● DIRECTIONS FOR THIS TASK
Return every record below exactly as given, images excluded.

[People photos with keypoints]
● ● ●

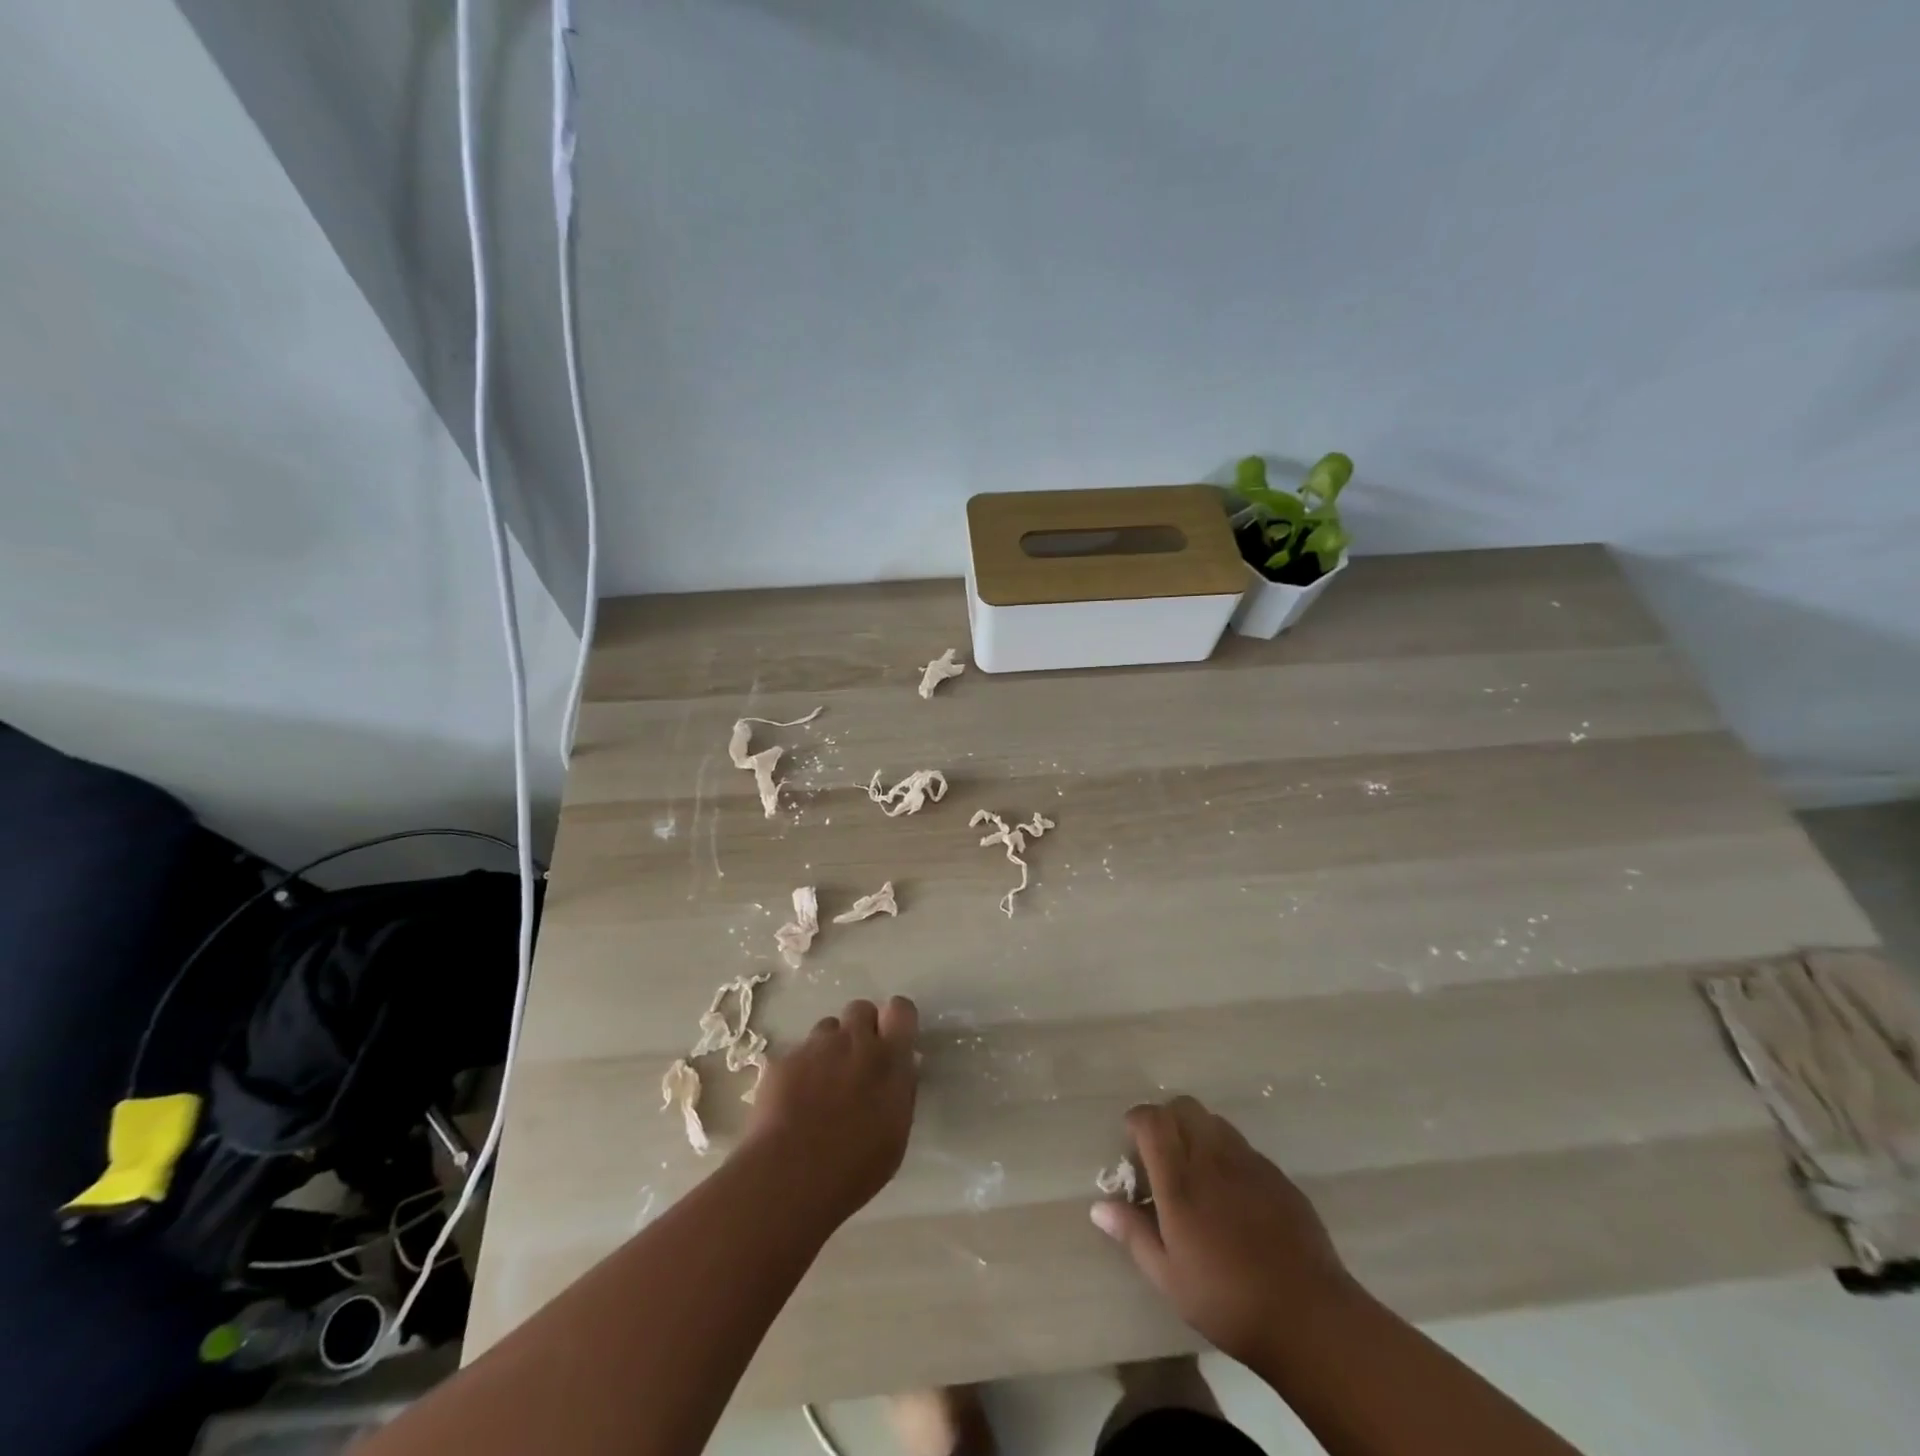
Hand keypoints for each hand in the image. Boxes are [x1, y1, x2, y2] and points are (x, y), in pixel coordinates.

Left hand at [743, 996, 919, 1226]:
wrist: (790, 1176)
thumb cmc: (855, 1166)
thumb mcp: (896, 1133)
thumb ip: (900, 1090)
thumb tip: (901, 1069)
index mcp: (888, 1058)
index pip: (900, 1009)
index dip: (896, 1020)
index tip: (892, 1040)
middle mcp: (853, 1041)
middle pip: (861, 1009)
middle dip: (860, 1028)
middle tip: (856, 1062)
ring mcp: (815, 1047)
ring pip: (827, 1029)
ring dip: (830, 1048)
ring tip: (822, 1085)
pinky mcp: (783, 1060)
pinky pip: (797, 1053)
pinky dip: (800, 1070)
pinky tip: (794, 1102)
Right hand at [1091, 1096, 1356, 1368]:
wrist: (1310, 1317)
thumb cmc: (1228, 1300)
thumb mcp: (1169, 1277)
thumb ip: (1133, 1233)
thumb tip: (1099, 1206)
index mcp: (1180, 1179)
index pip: (1152, 1119)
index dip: (1137, 1122)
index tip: (1132, 1146)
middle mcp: (1212, 1157)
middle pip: (1183, 1107)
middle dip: (1167, 1120)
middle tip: (1162, 1158)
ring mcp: (1249, 1162)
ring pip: (1215, 1122)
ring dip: (1198, 1134)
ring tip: (1198, 1175)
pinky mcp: (1278, 1176)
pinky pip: (1244, 1148)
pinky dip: (1228, 1157)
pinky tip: (1235, 1199)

● ● ●

● ANSWER TO THE EXERCISE
Hand keypoints for each hand in the image. Boxes are [x1, y1, x2, y2] and points are (x, y), in pixel coordinates.

Left hand at [743, 996, 919, 1226]:
wrist: (790, 1176)
thumb cmc: (855, 1166)
thumb mcp: (896, 1133)
thumb ip: (900, 1090)
thumb tip: (901, 1069)
index mcp: (888, 1058)
index pip: (900, 1009)
index dip: (896, 1020)
index tip: (892, 1040)
middle mcp: (853, 1041)
middle pip: (861, 1009)
middle dip: (860, 1028)
middle tip: (856, 1062)
ring mcp: (815, 1047)
ring pip: (827, 1029)
ring dip: (830, 1048)
ring tip: (822, 1085)
pinky mcp: (783, 1060)
pinky pip: (797, 1053)
pinky dip: (800, 1070)
pinky tip: (794, 1102)
Right hand at [1091, 1096, 1356, 1368]:
wrist: (1310, 1317)
thumb cmc: (1228, 1300)
thumb mcp: (1169, 1277)
thumb ip: (1133, 1233)
thumb tip: (1099, 1206)
index mcp: (1180, 1179)
index pip: (1152, 1119)
index dip: (1137, 1122)
index tip: (1132, 1146)
middle mcp: (1212, 1157)
middle pip: (1183, 1107)
middle dip: (1167, 1120)
middle tip: (1162, 1158)
ring mcp: (1249, 1162)
ring pip: (1215, 1122)
ring dip: (1198, 1134)
ring tip: (1198, 1175)
pinky mcp: (1278, 1176)
pinky pip: (1244, 1148)
pinky dip: (1228, 1157)
pinky tip: (1235, 1199)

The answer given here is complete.